> **STATED PROBLEM**
Tally the lines in the entries below that contain the string "Output", and reply with only that number.

> **Data records**
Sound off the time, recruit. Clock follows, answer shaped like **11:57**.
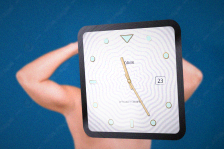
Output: **11:25**
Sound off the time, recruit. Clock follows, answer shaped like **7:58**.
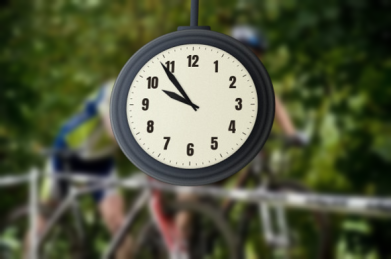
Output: **9:54**
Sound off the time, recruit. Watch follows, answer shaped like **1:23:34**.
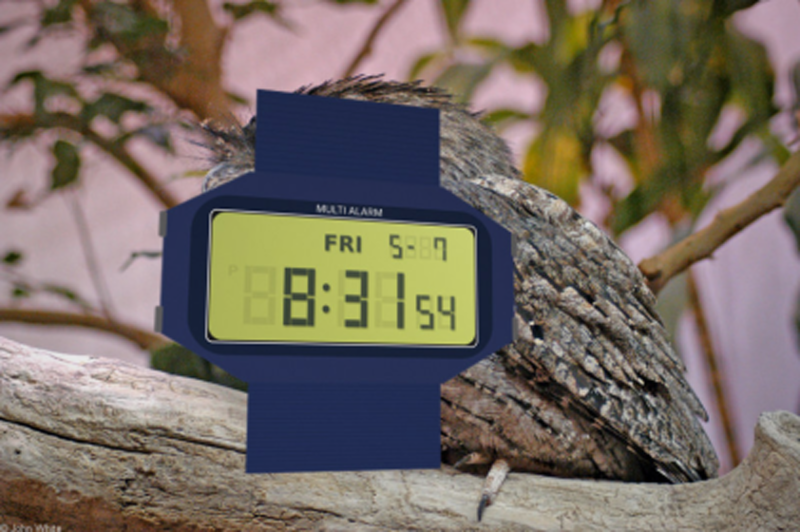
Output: **8:31:54**
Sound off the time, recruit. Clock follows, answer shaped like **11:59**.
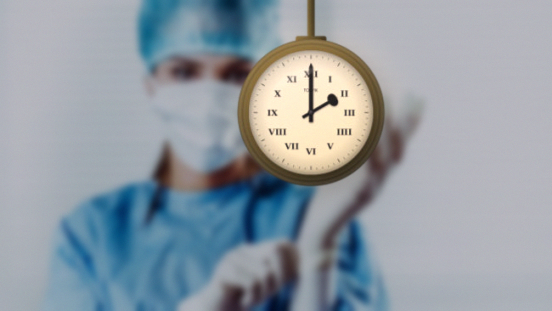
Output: **2:00**
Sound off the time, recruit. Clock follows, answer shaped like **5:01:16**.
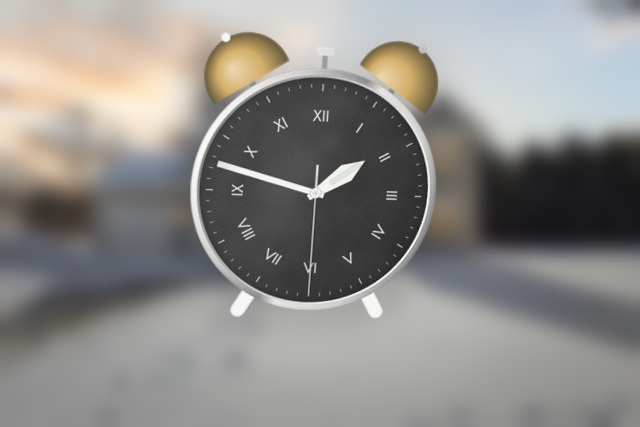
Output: **1:47:30**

> **ANSWER FOR THIS EXERCISE**
5